Burgdoerfer has been at the Columbus, Ohio-based company for two decades, serving as CFO for the past 14, according to the company. L Brands said it has begun both an internal and external search for his successor.
Burgdoerfer has been instrumental in the effort to "drastically improve the business the past year." That includes shifting investor perception of Victoria's Secret, from a low-single-digit billion dollar liability pre-COVID, to a low- to middle-single-digit billion dollar asset now, BMO Capital Markets Managing Director Simeon Siegel said in a client note Thursday.
Burgdoerfer, a former finance leader at Pizza Hut and The Home Depot, “has been an exceptional CFO for the last 14 years, and has built an extremely knowledgeable and talented senior finance team," L Brands CEO Andrew Meslow said in a statement.
Thanks to strong January results, L Brands also raised its fourth quarter guidance, saying it now expects comparable sales to rise 10% — reflecting a 22% increase at Bath & Body Works and 3% decrease at Victoria's Secret.
Neither these executive shifts nor the improving picture at Victoria's Secret will deter L Brands from spinning off or selling its the lingerie brand. As it has for months now, the company on Thursday again reiterated its board and executive commitment to the process, adding that Burgdoerfer will stick around to see it completed.
"At its January meeting, the Board was fully updated by its financial advisors, Goldman Sachs and JPMorgan, and the company is currently targeting August 2021 to complete the separation," the company said in its release. "All options, including a spin-off of the Victoria's Secret business into a public company or a private sale of the business, are being evaluated."
The company may feel compelled to state its dedication to the move because recent improvements at Victoria's Secret, as welcome as they are, could complicate it somewhat, some analysts say.

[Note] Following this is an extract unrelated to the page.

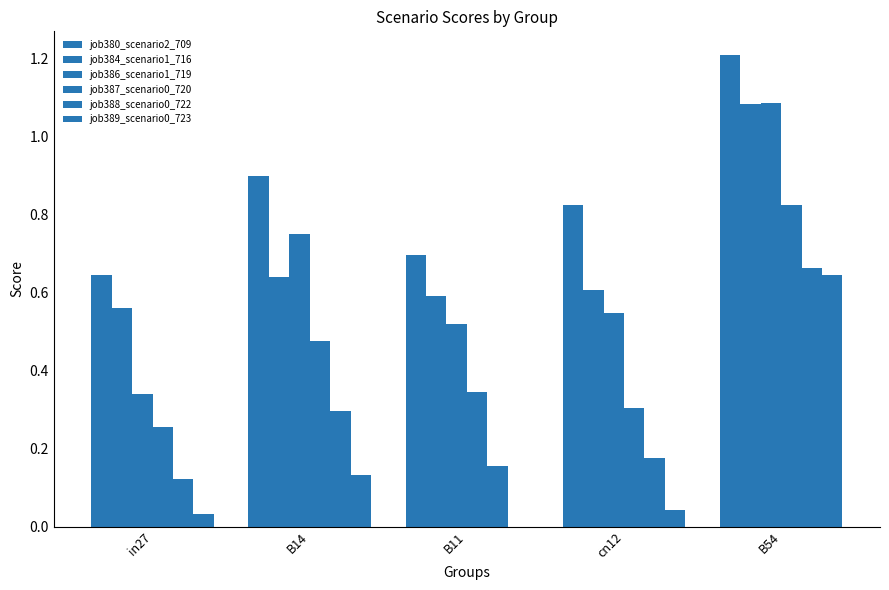

Which category has the lowest value in the job388_scenario0_722 series?

in27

The rationale for a spinoff, previously touted by activist investors and embraced by executives for the last year, is that the Bath & Body Works personal care unit has consistently outperformed the lingerie unit.
A deal forged a year ago for Sycamore Partners to take a majority stake in Victoria's Secret fell through, with the private equity firm citing the pandemic as a major factor in backing out.
"As we've been noting, we believe the stronger VS gets, the more difficult a sale will become and a spin may prove the way to go," Siegel said.
The rising popularity of forging deals with special purpose acquisition companies, which creates a backdoor to an initial public offering, could make way for "a potential wildcard acquirer," he also said.
Without much change in merchandising or marketing, despite changing consumer preferences and rising competition, Victoria's Secret for years resorted to heavy promotions in an attempt to keep a grip on its share. More recently, however, it's scaled back the top line in favor of higher prices, a tactic Siegel has advocated for.
It's worked. In the third quarter, the lingerie business emerged somewhat from the shadow cast by the Bath & Body Works chain. While Victoria's Secret sales fell 14.2%, comps there including e-commerce rose 4%. And the company swung into the black, with gross margin expanding 870 basis points to 44.5% of sales.